Hacker News new | ask | show | jobs
by ksec 497 days ago
N3 is mature and is already in full production for small Mobile SoC only.

The Blackwell goes up to ~750mm2 it is a completely different beast. And Nvidia is already having trouble trying to fill up their Blackwell on a higher capacity, relatively mature N4 Node. Imagine doing it on an expensive N3, and then charge $4999 only to get outrage as rip off on HN and reddit.

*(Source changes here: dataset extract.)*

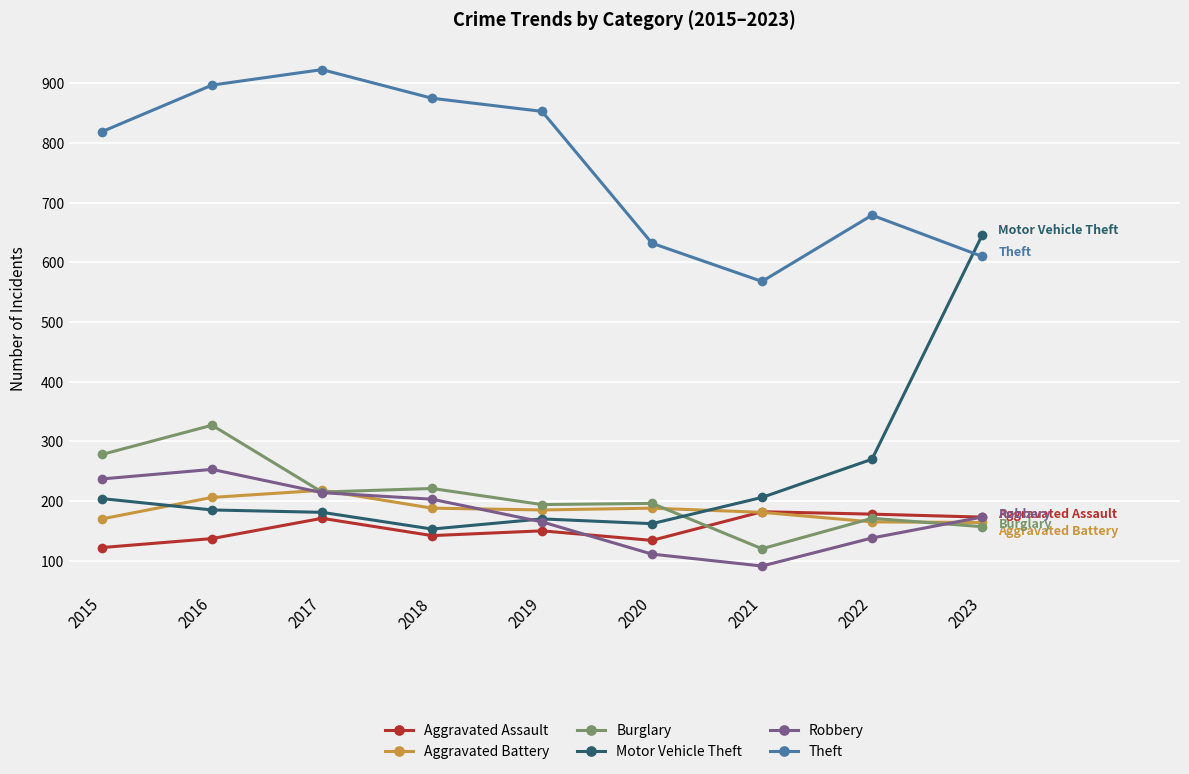

Between which two adjacent categories do Motor Vehicle Theft and Aggravated Battery first intersect?

2015 and 2016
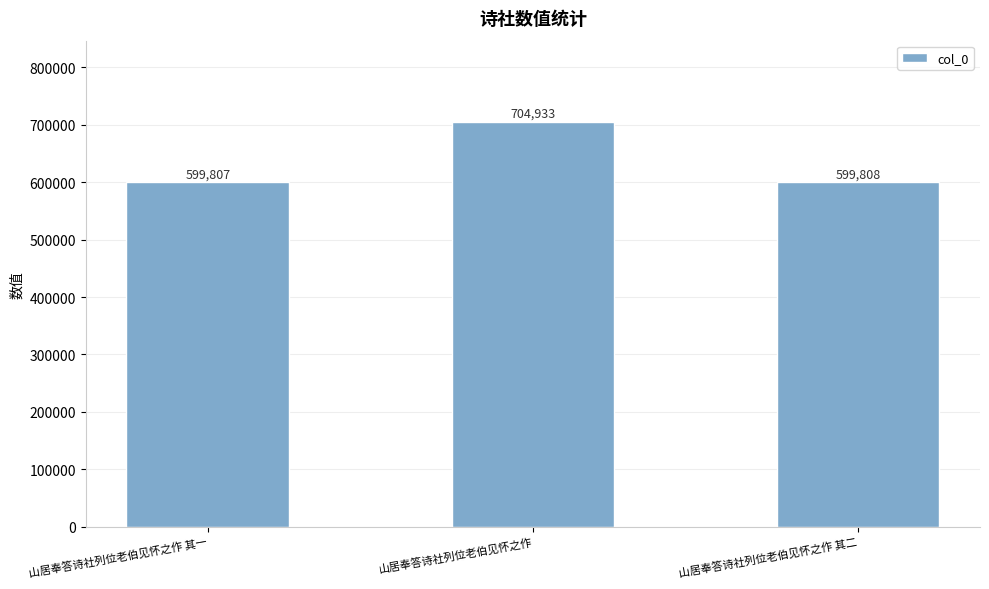

What is the change in value from 山居奉答诗社列位老伯见怀之作 其一 to 山居奉答诗社列位老伯见怀之作?

+105126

Generally speaking the larger die size, high performance chip tends to be a node behind simply because all the leading edge node and tools aren't even designed for them but are specifically aiming at Mobile SoC. Then you add in cost issue and yield.

4 comments

Surely you don't believe that large chips like Apple's M3 Max and M4 Max shipped while yields were still immature. So do you think that the wafers per month that TSMC is now cranking out over a year after N3B chips started landing in consumers hands still don't qualify as "full production"? How many fabs need to be fully devoted to 3nm before it is enough volume for you to consider it "full production"?
The number of M3 and M4 SKUs suggests they have yield problems and are disabling bad memory and cores.
"Disabling bad memory" as in DRAM isn't a thing that happens, to anybody. DRAM is made in its own fabs and goes through QA before being packaged. So whether it lands onto DIMMs or in a SoC package, it's known-good dies that are being used.

And you cannot look at the number of SKUs without also taking into account how many different die designs are being manufactured and binned to produce that product line. Intel and AMD CPUs have far more bins per die, and usually fewer different die sizes as a starting point. Apple isn't manufacturing a M3 Max and sometimes binning that down to a M3 Pro, or a M3 Pro down to a M3. You're really just seeing about two choices for enabled core count from each die, which is not any kind of red flag.

Memory = on chip cache. M4Max has loads of it....
Disabling cache as a binning strategy isn't too common these days, unless it's a cache slice associated with a CPU or GPU core that's being disabled. Large SRAMs are manufactured usually with some spare cache lines so that they can tolerate a few defects while still operating with the nominal capacity. SRAM defects are usually not the driving force behind a binning decision.

Back when Intel was stagnant at 4 cores for the bulk of their consumer CPU product line, they did stuff like sell i7 parts with 8MB L3 cache and i5 parts with 6MB cache, more as a product segmentation strategy than to improve yields (they once infamously sold a CPU with 3MB last level cache and later offered a software update to increase it to 4MB, meaning all chips of that model had passed binning for 4MB). Nowadays Intel's cache capacities are pretty well correlated with the number of enabled cores. AMD usually doesn't vary L3 cache sizes even between parts with a different number of enabled cores: you get 32MB per 8-core chiplet, whether you have 8 cores or 6 cores enabled.

I don't know to what extent the cache sizes on Apple's chips vary between bins, but it probably follows the pattern of losing only cache that's tied to some other structure that gets disabled.

Yes...cores (CPU and GPU) have large caches. If the cache (or associated slice) is busted, so is the core.
This. The IP they need, specifically the SerDes, isn't available for 3nm (n3e) yet. That stuff isn't required for consumer devices, it comes later.
I'm not familiar with the process enough to even know what to search here, do you have some recommended reading materials about how IP becomes available for different processes and what the engineering difficulties / process is, especially for different types of IP?
I'm sorry I don't have that. It's partly supply and demand and looking at what the early adopters (Apple, these days) need. And then there's interplay with specs and related roadmaps (i.e. nobody develops their HBM PHY IP until the spec is mature enough). HPC traditionally requires specialist memory IP (e.g. CAM) and more SRAM varieties, so that comes later. Serdes also comes later since it pushes the process limits, both analogue and digital, and also is tied into ethernet standards. You might find public marketing material from Synopsys/Cadence?
N3B is used by Intel for its Lunar Lake, Arrow Lake S and Arrow Lake H CPUs and GPUs, so it is also in full production for high-power non-small and non-mobile chips.

Of course, even if N3B is fine for desktop CPUs and for smaller GPUs, it may still have too low yields for chips of the size of the top models of NVIDIA GPUs.

Anything serious is using n3e.
I think yields is the main reason, although I'm not an expert in that area. If its a standard deviation difference than it will increase their manufacturing costs. Nvidia got around this from Ada--> Blackwell by simply increasing TDP for their high-end cards and adding more cores. Their is no IPC/efficiency/node improvement, if I'm not mistaken, for the first time gen-to-gen.